Inspired by methodologies in:
"An Intelligent Disease Prediction and Drug Recommendation Prototype by Using Multiple Approaches of Machine Learning Algorithms" by Suvendu Kumar Nayak et al.
- Predicts likely diseases based on selected symptoms
- Suggests drugs with analysis of patient reviews and satisfaction levels
- Performs sentiment analysis on medication reviews
- User-friendly Streamlit web application
- Dynamic visualizations for better interpretation
- Supports multi-class disease classification
The project utilizes the popular UCI ML Drug Review dataset, originally curated for the KUC Hackathon Winter 2018.

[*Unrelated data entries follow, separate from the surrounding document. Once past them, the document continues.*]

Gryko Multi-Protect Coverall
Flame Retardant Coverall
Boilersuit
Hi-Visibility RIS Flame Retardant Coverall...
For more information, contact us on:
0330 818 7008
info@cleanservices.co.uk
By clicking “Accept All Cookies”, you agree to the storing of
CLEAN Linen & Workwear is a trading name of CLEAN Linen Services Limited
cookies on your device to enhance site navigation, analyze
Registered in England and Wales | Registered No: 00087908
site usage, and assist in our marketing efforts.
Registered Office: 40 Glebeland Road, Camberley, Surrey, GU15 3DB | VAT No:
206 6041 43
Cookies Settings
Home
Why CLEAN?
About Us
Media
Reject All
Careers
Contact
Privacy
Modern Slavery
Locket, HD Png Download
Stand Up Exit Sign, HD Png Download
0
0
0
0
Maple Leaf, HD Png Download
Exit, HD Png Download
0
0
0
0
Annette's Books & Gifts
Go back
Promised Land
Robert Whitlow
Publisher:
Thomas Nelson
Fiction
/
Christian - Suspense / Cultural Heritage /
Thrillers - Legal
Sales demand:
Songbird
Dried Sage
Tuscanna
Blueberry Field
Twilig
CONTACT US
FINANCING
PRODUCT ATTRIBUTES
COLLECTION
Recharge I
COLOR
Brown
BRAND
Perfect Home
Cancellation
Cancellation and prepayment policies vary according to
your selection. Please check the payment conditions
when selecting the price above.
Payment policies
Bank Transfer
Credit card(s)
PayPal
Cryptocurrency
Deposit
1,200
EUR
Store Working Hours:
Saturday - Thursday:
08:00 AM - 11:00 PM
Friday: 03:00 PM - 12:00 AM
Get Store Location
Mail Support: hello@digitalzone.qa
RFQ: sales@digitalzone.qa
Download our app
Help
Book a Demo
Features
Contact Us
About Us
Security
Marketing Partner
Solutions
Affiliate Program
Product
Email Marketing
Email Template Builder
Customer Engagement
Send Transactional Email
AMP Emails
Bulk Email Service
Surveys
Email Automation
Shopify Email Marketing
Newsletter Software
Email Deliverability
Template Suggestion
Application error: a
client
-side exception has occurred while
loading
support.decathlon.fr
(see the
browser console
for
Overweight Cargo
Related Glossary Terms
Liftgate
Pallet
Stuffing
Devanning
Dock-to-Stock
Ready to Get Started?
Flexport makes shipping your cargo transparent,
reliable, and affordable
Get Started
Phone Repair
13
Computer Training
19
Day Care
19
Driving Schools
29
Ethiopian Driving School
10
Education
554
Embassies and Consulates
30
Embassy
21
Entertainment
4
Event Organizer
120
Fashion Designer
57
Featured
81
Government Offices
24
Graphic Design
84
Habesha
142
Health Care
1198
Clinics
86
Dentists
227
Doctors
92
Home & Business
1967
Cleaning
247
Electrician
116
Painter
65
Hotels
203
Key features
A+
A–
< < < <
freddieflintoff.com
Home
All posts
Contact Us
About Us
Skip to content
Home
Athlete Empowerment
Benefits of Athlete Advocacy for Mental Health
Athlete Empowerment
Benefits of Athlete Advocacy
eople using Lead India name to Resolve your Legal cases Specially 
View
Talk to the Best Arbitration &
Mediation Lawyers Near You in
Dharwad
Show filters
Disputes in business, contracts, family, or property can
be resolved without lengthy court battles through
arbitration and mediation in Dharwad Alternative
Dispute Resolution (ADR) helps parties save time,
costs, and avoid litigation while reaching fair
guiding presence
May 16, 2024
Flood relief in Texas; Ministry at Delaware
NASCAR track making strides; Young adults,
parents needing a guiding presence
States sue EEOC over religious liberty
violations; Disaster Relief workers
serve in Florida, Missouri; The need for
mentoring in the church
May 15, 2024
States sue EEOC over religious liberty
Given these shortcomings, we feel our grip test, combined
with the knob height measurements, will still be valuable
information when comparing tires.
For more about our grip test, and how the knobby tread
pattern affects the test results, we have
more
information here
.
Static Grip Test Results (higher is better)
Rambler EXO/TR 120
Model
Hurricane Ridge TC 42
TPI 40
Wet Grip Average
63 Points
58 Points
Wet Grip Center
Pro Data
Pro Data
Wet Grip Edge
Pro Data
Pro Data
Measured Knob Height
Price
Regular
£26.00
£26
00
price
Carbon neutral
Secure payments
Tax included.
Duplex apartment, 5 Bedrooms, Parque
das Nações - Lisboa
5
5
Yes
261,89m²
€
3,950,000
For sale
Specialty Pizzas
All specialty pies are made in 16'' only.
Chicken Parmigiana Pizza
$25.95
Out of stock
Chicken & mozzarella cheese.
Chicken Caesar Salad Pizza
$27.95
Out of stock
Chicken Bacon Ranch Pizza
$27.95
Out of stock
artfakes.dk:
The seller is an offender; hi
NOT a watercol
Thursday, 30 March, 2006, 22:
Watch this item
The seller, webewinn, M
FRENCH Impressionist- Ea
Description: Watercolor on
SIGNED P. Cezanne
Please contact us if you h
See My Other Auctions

- Over 215,000 drug reviews from patients
- Associated conditions, star ratings, timestamps
- Rich text reviews detailing individual experiences
- Frontend: Streamlit (Python-based UI)
- Core Language: Python 3.8+
- Machine Learning: Scikit-learn
- NLP & Text Processing: NLTK, BeautifulSoup4
- Data Wrangling: Pandas, NumPy
- Plots & Graphs: Plotly, Matplotlib
-
Cleansing of reviews using NLTK
-
Text vectorization via TF-IDF (supports n-grams)
-
Classification using:
- Passive Aggressive Classifier
- Multinomial Naive Bayes
-
Dedicated drug recommendation component based on review sentiments and frequency
- Python >= 3.8
- Git
git clone https://github.com/goutham80808/medAI.git
cd Medic-AI
pip install -r requirements.txt
streamlit run app.py- Bag of Words & TF-IDF feature extraction
- Passive Aggressive Classifier for rapid learning
- Naive Bayes for text sentiment and condition prediction
- Hypertension
- Type 2 Diabetes
- Depression
- Asthma
- Pneumonia
- ADHD
- Acne
- Urinary Tract Infections
- Birth Control management
- Migraine ...and several more.
Medic-AI/
├── app.py # Streamlit entry point
├── model/
│ ├── passmodel.pkl # Serialized classifier
│ └── tfidfvectorizer.pkl # Saved vectorizer
├── data/
│ └── drug_reviews.csv # Cleaned dataset
└── requirements.txt # Python dependencies
└── Disease_condition_detection_drug_reviews.pynb
- Launch the app via Streamlit.
- Choose symptoms from the interactive checklist.
- Click on Predict to receive probable conditions.
- Get recommended medications and view patient sentiment analysis plots.
The models were evaluated using accuracy on the task of classifying patient conditions from drug reviews. Both models used TF-IDF (Term Frequency-Inverse Document Frequency) for feature extraction.
| Model | Feature Extraction | Accuracy |
|---|---|---|
| Passive Aggressive Classifier | TF-IDF | ≈ 93.9% |
| Multinomial Naive Bayes | TF-IDF | ≈ 88.9% |
-
The models tackled a multi-class classification problem across 10 medical conditions:
- Acne, ADHD, Asthma (acute), Birth Control, Depression, Diabetes Type 2, High Blood Pressure, Migraine, Pneumonia, Urinary Tract Infection
-
Evaluations were based on a cleaned patient drug review dataset containing extensive textual feedback.
- The Passive Aggressive Classifier with TF-IDF achieved the highest accuracy at approximately 94%, making it the top performer for predicting patient conditions based on review text.
- The Multinomial Naive Bayes model also showed strong performance with an accuracy of around 89%, serving as a solid baseline for medical text classification.
This is an academic prototype meant for educational and demonstration purposes only. Always seek guidance from qualified healthcare professionals before making medical decisions.